The researchers are hopeful that future research will determine whether chronic neuroinflammation could be directly contributing to at least some cases of ASD/ID, in which targeting microglia or inflammatory signaling pathways could prove to be a useful treatment.
The researchers pointed out that the clinical presentation of both ASD and ID is incredibly varied. Significant variation also likely is present in the kinds of mechanisms responsible for the symptoms of ASD and/or ID.
"We found that changes in two risk genes lead to a convergent mechanism, likely involving immune activation," said Conrow-Graham. "However, this probably isn't the case for all individuals with ASD/ID. When designing clinical trials to evaluate treatment effectiveness, I think our research underscores the importance of considering the genetic factors involved in an individual's ASD/ID."
The research is the culmination of Conrow-Graham's PhD work; she has now returned to complete the last two years of the MD degree in the Jacobs School. She described her experience pursuing both an MD and a PhD as extremely complementary.

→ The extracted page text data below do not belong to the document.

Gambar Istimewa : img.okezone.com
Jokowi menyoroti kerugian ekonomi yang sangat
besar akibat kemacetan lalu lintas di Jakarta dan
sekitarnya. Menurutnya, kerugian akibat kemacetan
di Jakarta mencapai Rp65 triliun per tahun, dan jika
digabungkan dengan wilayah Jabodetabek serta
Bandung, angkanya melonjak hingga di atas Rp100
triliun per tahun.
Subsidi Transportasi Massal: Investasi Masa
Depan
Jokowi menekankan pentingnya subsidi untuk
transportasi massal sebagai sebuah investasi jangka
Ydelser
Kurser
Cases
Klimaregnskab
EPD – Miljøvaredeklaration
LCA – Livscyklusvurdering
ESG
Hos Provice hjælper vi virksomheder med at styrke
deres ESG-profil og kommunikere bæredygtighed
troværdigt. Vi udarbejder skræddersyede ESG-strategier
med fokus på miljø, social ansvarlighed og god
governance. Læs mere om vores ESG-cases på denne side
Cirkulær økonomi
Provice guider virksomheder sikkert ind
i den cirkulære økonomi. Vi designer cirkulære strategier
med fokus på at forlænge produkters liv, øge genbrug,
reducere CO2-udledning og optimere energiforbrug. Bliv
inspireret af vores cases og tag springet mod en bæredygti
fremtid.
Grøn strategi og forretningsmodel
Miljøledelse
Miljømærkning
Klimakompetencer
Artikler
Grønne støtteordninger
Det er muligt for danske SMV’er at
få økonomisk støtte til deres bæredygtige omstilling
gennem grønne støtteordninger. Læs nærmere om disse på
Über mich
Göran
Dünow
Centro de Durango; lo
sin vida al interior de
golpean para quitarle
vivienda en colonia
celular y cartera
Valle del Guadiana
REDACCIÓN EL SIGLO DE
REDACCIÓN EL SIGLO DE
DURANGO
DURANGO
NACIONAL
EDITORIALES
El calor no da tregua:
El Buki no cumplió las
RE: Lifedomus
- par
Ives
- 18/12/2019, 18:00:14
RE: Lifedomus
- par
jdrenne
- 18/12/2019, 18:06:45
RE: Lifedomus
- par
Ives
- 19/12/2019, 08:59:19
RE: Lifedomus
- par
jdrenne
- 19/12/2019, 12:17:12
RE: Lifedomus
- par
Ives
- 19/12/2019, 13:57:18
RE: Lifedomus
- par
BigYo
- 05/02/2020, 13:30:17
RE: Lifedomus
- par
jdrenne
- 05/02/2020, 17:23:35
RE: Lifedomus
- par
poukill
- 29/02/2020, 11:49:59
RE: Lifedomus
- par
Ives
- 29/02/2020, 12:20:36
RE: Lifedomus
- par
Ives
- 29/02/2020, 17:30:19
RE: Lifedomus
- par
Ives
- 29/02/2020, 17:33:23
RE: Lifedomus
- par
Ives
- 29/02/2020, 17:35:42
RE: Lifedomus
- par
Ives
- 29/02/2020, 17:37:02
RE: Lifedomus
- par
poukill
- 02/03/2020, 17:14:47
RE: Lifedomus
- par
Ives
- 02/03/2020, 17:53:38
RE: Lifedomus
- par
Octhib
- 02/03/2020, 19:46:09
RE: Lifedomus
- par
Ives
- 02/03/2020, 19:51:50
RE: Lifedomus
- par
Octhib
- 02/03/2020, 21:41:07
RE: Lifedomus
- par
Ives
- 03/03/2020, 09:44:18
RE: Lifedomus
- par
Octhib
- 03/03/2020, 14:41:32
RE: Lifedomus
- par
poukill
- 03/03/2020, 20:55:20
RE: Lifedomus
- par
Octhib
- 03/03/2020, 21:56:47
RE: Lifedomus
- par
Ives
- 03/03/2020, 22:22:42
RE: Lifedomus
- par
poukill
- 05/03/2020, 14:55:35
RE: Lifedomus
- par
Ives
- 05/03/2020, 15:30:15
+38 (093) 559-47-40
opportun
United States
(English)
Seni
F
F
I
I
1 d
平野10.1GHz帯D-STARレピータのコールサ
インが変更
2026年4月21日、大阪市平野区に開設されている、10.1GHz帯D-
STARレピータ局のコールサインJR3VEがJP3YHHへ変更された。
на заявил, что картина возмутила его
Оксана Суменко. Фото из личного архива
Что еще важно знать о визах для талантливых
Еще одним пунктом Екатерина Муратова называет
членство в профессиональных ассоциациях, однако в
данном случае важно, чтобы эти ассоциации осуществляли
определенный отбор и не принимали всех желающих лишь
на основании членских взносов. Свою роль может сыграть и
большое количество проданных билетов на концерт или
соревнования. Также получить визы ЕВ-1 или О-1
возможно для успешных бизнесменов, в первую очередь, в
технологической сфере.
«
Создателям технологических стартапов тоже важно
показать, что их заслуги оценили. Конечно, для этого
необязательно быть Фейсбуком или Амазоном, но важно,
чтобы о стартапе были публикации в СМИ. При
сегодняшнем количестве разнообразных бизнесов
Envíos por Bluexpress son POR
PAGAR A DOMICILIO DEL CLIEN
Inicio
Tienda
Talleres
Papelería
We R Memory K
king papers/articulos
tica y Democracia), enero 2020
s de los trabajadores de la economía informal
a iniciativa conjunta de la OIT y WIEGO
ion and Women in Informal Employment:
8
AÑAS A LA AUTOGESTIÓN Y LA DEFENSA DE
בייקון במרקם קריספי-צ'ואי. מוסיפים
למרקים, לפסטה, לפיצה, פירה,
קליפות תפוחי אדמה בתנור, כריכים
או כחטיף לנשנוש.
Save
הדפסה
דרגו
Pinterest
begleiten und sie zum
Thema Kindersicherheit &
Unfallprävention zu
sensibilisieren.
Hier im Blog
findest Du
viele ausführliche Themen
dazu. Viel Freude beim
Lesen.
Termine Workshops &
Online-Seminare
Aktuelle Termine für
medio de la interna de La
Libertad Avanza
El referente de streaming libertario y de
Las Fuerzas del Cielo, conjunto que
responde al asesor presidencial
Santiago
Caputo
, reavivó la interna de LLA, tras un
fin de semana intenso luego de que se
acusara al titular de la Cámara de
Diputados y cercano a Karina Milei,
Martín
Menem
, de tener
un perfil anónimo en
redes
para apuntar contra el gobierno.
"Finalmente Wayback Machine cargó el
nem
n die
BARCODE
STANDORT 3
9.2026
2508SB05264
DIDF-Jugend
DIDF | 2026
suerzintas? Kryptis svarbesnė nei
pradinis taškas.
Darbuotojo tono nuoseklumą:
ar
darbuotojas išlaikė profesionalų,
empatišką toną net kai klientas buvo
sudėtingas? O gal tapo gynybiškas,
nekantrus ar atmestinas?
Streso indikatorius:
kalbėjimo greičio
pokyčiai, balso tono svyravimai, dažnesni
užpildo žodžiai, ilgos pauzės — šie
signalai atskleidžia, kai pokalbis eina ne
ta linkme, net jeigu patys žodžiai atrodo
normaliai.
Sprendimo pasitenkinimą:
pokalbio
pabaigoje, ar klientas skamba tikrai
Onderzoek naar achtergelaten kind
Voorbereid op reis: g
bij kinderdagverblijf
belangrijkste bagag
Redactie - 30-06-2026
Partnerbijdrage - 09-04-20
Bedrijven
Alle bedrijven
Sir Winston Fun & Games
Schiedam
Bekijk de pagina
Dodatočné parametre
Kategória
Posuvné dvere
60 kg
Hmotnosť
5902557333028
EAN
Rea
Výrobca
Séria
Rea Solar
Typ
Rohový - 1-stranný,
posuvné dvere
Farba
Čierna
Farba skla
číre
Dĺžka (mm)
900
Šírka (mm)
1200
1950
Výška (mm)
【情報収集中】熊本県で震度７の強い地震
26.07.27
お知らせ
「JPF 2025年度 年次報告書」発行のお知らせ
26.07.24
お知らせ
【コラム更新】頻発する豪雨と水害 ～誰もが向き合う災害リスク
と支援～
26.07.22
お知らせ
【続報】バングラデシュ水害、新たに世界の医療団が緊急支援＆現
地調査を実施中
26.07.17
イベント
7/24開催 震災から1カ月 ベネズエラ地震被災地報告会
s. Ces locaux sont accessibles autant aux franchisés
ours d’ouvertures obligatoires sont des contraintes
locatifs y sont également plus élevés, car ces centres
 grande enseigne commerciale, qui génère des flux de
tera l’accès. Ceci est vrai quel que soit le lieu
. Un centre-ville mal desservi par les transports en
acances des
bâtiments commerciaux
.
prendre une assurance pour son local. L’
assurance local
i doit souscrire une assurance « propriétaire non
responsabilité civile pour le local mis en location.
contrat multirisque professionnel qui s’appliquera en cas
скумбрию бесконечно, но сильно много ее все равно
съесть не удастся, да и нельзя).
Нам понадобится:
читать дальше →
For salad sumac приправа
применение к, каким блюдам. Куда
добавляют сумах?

The immune system has a role
"My training at each level was super helpful to supplement the other," she said. "When I began my PhD, I had completed two years of MD training, so I was familiar with the basics of physiology, anatomy and pathology. Because of this, I was able to bring a broader perspective to my neuroscience research, identifying how the immune system might be playing a role. Prior to this, our lab had not really investigated immunology-related pathways, so having that background insight was really beneficial."
She added that she learned so much from all of her colleagues in Yan's lab, including faculty members, lab technicians and other students. "I learned so many technical skills that I had never used before joining the lab, thanks to the dedication of lab co-workers for my training," she said.
Her experience at the lab bench working on the basic science underlying neuropsychiatric disorders will definitely influence her work as a clinician.
"I plan to pursue a career as a child and adolescent psychiatrist, so I may be able to work directly with this patient population," she said. "We're learning now that better care may be able to be provided by taking a personalized medicine approach, taking into account genetics, psychosocial factors and others. Being able to take a very deep dive into the field of psychiatric genetics was a privilege that I hope will help me to provide the best care for patients."
The research was funded by the Nancy Lurie Marks Family Foundation and by a National Institutes of Health Ruth L. Kirschstein Individual Predoctoral NRSA for MD/PhD F30 fellowship for Conrow-Graham.
In addition to Conrow-Graham and Yan, co-authors are Jamal B. Williams, PhD, former graduate student; Jennifer Martin, PhD, former postdoctoral fellow; Ping Zhong, PhD, senior research scientist; Qing Cao, PhD, postdoctoral fellow; and Benjamin Rein, PhD, former graduate student.
All are current or former members of Yan's lab.